From all this it is easy to see just why it was in the United States that Tolkien first became popular, with the UK lagging far behind. Books have always been cheaper in the US than the UK - despite usually being better made; perhaps due to more competition and to the larger market?

And furthermore while the UK had to wait until 1968 for an incomplete paperback; the US had a (pirate) Ace paperback of the complete book from 1965, selling at 2.25 dollars for all three volumes (75 cents per volume)  - which would (with about 2.5 dollars to the pound, at that time) have been equivalent to less than 1 Pound, half the price of the UK paperback omnibus version.


*Note: Alternatively, we could express the cost of buying the Lord of the Rings - then and now - in Mars Bars (MBs).

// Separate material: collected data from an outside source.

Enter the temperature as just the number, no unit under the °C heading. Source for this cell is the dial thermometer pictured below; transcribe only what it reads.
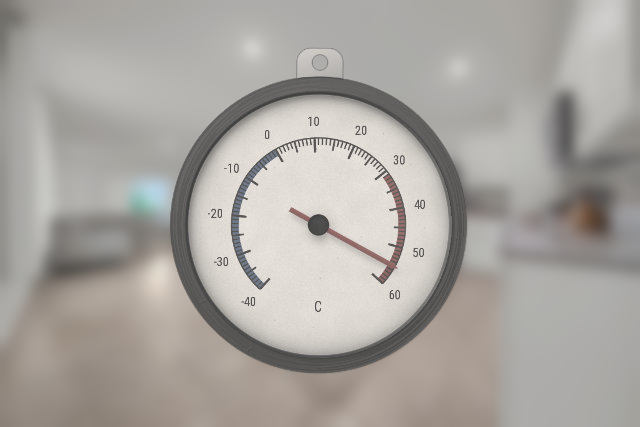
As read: 55
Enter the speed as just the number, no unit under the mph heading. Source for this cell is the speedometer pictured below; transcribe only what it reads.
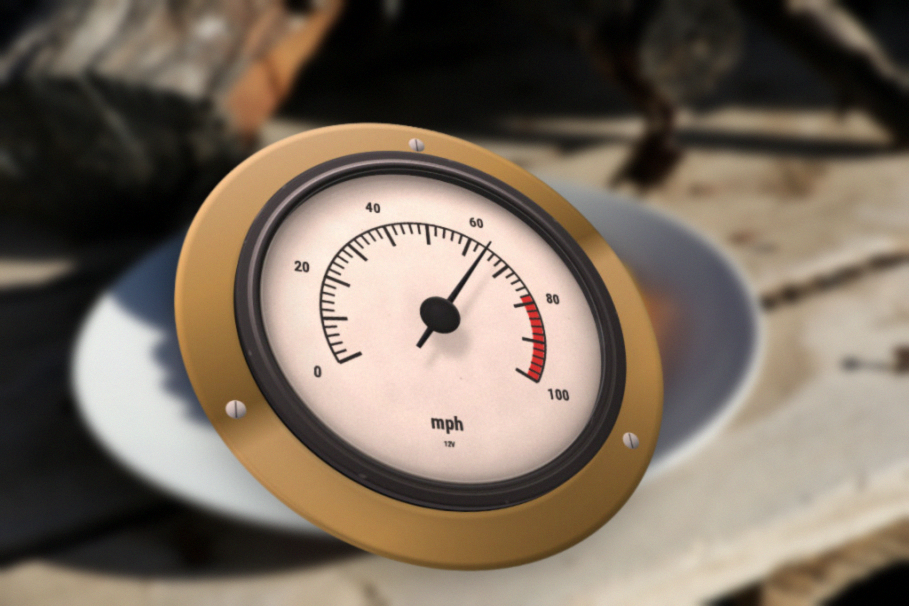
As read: 64
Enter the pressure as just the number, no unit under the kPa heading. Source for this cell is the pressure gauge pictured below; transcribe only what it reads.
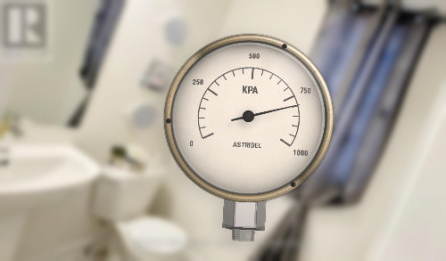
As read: 800
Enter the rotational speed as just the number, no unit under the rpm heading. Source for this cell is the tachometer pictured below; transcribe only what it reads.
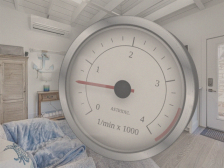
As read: 600
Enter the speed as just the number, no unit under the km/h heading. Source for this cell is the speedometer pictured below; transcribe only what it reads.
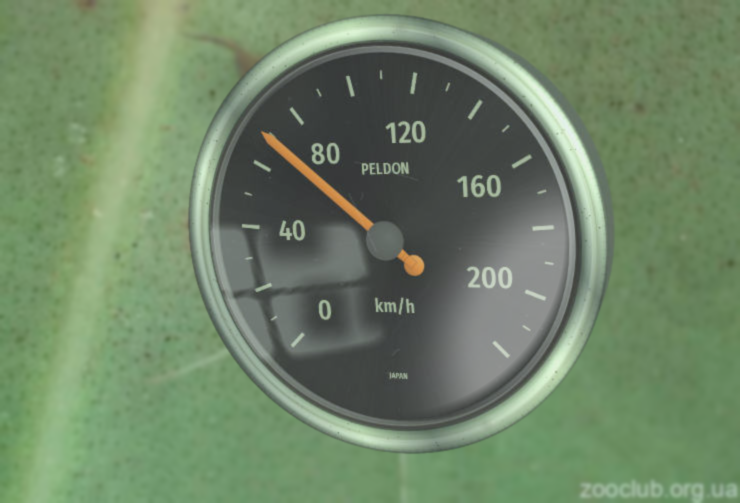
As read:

At the time of publication the cost was 151 MBs (756d/5) and this has now gone down to 42 MBs (2500p/60).

PS: I got the idea for this from Tom Shippey, who calculated the relative cost of LotR - then and now - but (characteristically) using the price of a pint of beer as his adjustor. I felt this could be improved (economically, albeit less amusingly) using the FT-approved Mars Bar Standard.

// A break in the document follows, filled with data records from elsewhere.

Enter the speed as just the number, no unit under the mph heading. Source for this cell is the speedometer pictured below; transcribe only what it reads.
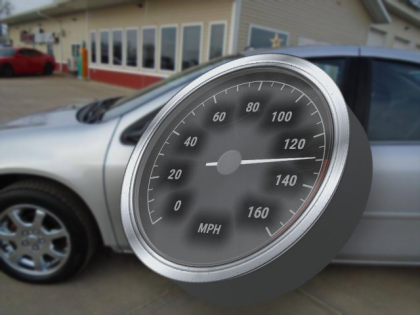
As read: 130
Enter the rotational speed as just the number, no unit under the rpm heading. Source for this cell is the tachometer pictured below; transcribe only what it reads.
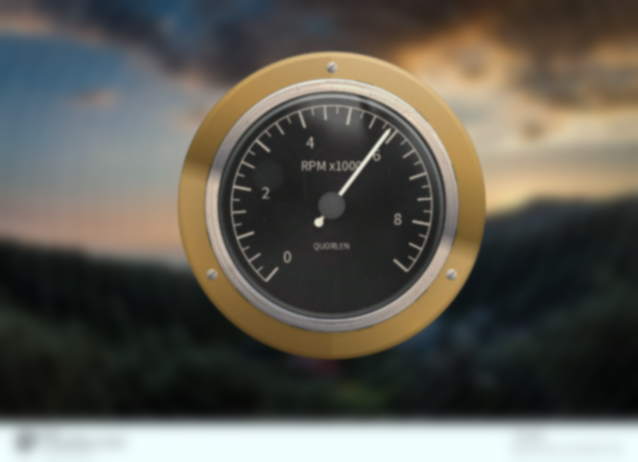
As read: 5875
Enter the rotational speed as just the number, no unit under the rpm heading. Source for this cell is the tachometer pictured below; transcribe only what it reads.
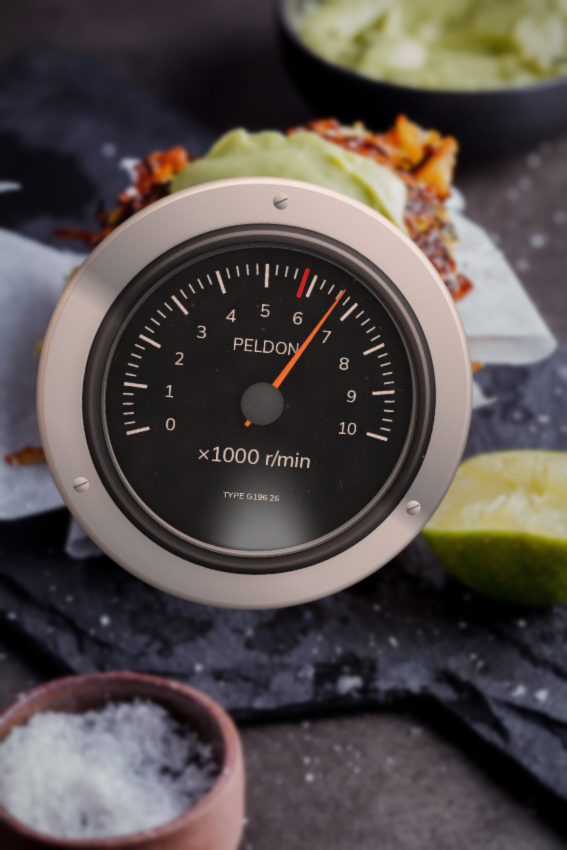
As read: 6600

PPS - 16:32h - Commenter dearime tells me that Mars bars were 5d in the 1950s (and I believe him!) so I have recalculated on that basis, and again on the basis that an MB was 6d by 1970. 

3 comments:

Erik Mueller-Harder said...

Perhaps you were reading something that Shippey published, but I can say that he *did* give us beer-normalized prices for LotR in his talk last summer at Tolkien 2019 in Birmingham. Fun talk!

Bruce Charlton said...

@EM-H - That was it - thanks! I've added the reference.

Anonymous said...

Thirty shillings - that was a lot ! I got a fine Sherlock Holmes paperback for 3/6 (= $0.42) when we first visited England in 1970 (when a pound happened to be $2.40)! Somebody at my father's office lent him a Ballantine paperback Hobbit (I'm not sure whether the 1965 or 1966 ed., or what it cost, or just when - though I feel pretty sure pre-1970), but the emus, etc., on the cover put me off and I didn't try reading The Hobbit till a friend lent me a copy in 1975, after we got discussing orcs (I only knew Ariosto's, from the 1970 Ballantine anthology, Golden Cities, Far).